Layer 4 — the four analytical commands

All four take η (and usually β) and emit JSON. They're designed to compose: each addresses a distinct construct-validity axis, and the report (layer 5) consumes all four together.

Command Question it answers Output
infereval metrics How well does M agree with the analysts? cov, κ_C, κ_F, κ_F* + by-tag / by-rsr-target / per-panel / cross-panel decompositions
infereval structure Does the derived frame ⟨B, I_M⟩ exhibit the structural properties the inferentialist framework treats as constitutive of mastery? Containment check, RSR role consistency, base-case stability, per-item anomaly list
infereval model Which declared factors actually differentiate M's behaviour? Logistic regression of per-sample agreement with item-clustered SEs; per-factor joint Wald + per-level coefficients
infereval sweep Are the headline metrics robust to the framework parameters chosen? Re-runs metrics across a swept parameter; reports a deterministic stability verdict on the κ_C range

Layer 5 — the construct-validity report

infereval report combines a claims.json file (the analyst's explicit declarations about mastery sense, scope, constitution, carving, and which competing-explanation checks were run) with the four analytical artifacts above. It emits a Markdown report ending in a deterministic five-tier verdict (Strongly substantiatedInsufficient) computed by compute_verdict(). The verdict consults the artifacts, not just the self-report booleans — structural anomalies and m<2 panels cap the verdict at partially_defensible per the v0.5.3 audit-cap rules.
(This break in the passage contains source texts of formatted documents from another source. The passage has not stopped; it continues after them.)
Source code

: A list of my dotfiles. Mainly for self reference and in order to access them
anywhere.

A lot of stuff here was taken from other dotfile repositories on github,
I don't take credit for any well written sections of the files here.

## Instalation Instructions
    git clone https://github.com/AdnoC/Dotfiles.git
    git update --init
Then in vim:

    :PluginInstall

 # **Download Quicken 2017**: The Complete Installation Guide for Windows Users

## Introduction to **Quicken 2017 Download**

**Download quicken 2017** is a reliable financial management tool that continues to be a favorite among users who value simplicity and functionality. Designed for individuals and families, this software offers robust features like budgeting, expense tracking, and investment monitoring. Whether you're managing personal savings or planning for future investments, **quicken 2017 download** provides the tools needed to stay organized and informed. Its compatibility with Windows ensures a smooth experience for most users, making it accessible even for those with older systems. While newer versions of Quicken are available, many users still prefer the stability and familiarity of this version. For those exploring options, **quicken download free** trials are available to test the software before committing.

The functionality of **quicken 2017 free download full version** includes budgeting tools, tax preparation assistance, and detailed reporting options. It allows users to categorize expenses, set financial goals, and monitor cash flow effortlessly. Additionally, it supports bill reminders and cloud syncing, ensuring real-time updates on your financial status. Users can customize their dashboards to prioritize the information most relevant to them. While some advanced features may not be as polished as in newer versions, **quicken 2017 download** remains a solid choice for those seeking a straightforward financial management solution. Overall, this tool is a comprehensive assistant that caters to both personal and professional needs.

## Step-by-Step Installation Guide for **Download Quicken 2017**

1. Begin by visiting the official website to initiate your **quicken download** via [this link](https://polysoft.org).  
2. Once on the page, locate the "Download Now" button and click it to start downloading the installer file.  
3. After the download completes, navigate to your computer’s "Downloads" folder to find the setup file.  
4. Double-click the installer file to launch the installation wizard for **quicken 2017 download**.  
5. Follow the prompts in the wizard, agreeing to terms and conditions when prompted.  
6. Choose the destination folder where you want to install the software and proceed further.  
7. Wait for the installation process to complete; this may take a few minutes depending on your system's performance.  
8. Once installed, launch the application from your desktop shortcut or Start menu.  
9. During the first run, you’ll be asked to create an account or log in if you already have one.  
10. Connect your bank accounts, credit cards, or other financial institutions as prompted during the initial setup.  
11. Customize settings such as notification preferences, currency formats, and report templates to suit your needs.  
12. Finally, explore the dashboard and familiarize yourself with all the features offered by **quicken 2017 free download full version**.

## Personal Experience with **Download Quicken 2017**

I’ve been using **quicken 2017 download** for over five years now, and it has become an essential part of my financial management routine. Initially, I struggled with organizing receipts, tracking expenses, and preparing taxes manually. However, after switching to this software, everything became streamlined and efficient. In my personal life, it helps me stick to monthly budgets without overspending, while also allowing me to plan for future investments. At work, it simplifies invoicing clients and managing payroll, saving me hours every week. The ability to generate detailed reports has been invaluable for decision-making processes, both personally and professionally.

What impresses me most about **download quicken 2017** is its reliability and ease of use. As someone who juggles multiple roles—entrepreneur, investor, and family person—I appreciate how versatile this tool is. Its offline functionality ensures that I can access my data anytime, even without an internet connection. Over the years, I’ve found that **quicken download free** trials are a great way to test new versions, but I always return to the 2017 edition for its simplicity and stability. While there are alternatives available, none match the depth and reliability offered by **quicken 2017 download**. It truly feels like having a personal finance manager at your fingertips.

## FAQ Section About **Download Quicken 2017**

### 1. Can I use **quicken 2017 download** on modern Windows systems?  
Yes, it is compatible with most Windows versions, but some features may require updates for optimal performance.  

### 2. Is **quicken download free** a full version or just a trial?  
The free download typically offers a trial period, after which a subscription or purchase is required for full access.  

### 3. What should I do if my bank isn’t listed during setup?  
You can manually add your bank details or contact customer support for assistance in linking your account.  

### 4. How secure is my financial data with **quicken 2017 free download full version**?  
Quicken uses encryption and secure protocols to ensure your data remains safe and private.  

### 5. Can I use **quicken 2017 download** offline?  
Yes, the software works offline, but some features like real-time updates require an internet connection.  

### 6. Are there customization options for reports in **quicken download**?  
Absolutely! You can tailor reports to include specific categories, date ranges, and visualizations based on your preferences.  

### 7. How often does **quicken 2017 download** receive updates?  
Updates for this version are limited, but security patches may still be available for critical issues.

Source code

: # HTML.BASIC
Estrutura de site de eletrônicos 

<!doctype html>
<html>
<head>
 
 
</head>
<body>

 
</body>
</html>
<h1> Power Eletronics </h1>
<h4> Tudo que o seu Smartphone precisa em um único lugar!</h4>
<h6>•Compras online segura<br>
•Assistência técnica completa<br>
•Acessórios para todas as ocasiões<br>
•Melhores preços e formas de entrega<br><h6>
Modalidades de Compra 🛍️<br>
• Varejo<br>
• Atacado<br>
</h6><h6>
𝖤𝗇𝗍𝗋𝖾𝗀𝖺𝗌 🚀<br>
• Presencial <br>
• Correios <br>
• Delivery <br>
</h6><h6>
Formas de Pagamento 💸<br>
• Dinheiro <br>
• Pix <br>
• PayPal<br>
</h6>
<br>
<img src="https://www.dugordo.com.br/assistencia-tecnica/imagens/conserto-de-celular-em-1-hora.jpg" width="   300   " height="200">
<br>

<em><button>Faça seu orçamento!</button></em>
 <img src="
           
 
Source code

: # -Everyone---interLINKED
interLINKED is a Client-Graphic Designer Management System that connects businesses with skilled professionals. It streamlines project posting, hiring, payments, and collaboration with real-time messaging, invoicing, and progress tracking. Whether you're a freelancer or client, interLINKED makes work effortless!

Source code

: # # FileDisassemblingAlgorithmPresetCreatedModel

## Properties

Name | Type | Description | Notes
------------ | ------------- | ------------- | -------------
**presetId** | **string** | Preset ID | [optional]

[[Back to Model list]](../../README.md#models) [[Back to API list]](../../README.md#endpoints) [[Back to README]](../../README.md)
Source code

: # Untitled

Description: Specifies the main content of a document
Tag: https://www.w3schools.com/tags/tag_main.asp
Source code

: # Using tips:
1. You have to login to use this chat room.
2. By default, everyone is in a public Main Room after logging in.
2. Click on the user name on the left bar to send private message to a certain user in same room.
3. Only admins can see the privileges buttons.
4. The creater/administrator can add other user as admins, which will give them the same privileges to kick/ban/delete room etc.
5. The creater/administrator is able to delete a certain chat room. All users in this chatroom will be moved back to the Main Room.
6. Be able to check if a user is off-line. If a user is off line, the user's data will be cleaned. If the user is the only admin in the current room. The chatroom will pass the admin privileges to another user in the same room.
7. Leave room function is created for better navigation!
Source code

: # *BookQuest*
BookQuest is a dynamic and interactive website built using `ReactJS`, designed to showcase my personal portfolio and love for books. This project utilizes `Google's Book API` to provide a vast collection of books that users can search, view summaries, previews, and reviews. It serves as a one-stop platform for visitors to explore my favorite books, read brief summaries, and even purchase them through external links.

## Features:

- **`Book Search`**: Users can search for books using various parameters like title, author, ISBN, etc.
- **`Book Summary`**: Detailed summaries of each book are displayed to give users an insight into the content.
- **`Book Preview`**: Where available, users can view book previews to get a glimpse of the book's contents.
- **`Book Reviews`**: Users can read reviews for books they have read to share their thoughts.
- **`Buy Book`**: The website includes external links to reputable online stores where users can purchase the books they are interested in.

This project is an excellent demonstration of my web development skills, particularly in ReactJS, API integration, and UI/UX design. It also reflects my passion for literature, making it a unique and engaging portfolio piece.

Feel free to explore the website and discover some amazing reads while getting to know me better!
What this diagram doesn't show

  • The Hlobil–Brandom layerDefinition 3 of the paper specifies ⟨B, I_M⟩ as the derived frame; the framework guarantees Containment by construction (clause i). RSR, ≈, implicational roles, conceptual content all live on top of ⟨B, I_M⟩ and aren't separately materialised in code (DerivedFrame.contains() is the lazy gateway).
  • Replay / mock providersReplayProvider and ScriptedProvider occupy the M slot in the diagram for deterministic CI / quickstart; the structure is identical, only the provider differs.
  • The paraphrase axisinfereval evaluate --paraphrase-variant K or --paraphrase-cycle re-runs the same benchmark with δ substituted per variant. Drops into the diagram at layer 3, producing per-variant η files that feed independent metrics / structure / model / sweep runs.